The other side is worse
Sir: If Charles Moore really believes that Radio 3 is ‘babyish’ (Notes, 25 January), then he should spend a few days or even a few hours listening to its rival, Classic FM. A little exposure to broadcasters who mangle the names of the most familiar composers, and introduce the chunks of music they play as ‘smooth’ or ‘relaxing’, should convince Mr Moore of the superiority of the public service station over the commercial.
Gentlemen of polish
Sir: Alexander Chancellor tells the story of a member of the landed gentry telling him that the best way to tell a gentleman was by the condition of his footwear (Long life, 18 January).

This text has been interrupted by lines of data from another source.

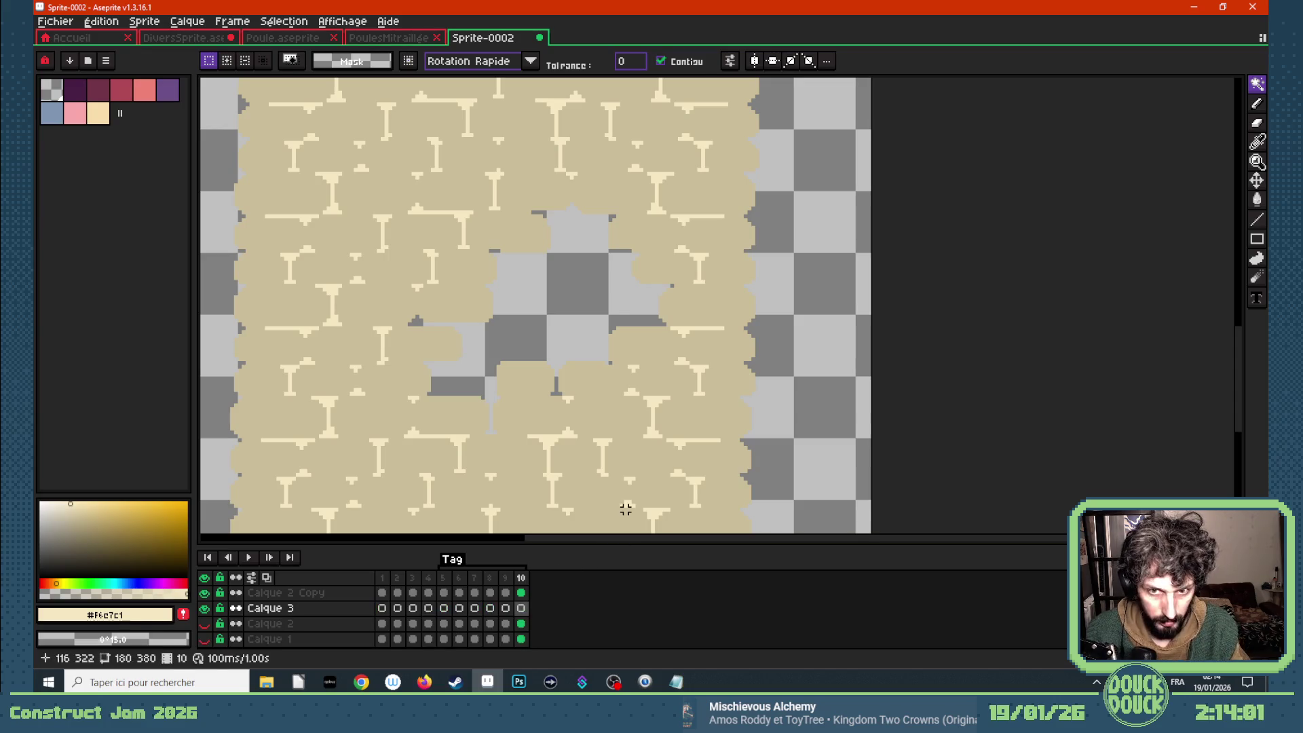
key("ctrl+v")
mouse_move(596, 329)
left_mouse_down()
mouse_move(489, 296)
mouse_move(447, 368)
left_mouse_up()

My grandfather, who died in 1940, told me something different: that you could always tell whether a man was a gentleman by observing the back of his shoes. If they were polished, he had a servant to clean them and was a gentleman. If only the fronts were polished, he had to do it himself, and was not a gentleman. Needless to say, my grandfather never cleaned either his shoes or his riding boots.
Alan Tritton CBE
Great Leighs, Essex
Drunk drivers of 1897
Sir: Barometer (25 January) says driving motorcars while drunk was not illegal until 1925. But individual prosecutions date back much earlier. In 1897, George Smith, the 25-year-old driver of an electric cab, was charged with drunk driving in Bond Street. The Autocar commented sternly, ‘This is an offence that should be very stringently dealt with, as an autocar in the hands of a drunken man is distinctly worse than a horse-drawn vehicle.’ He was fined £1.
Sir: I do not believe that Charles Saatchi is a black belt in anything, except perhaps origami. My money is on Taki.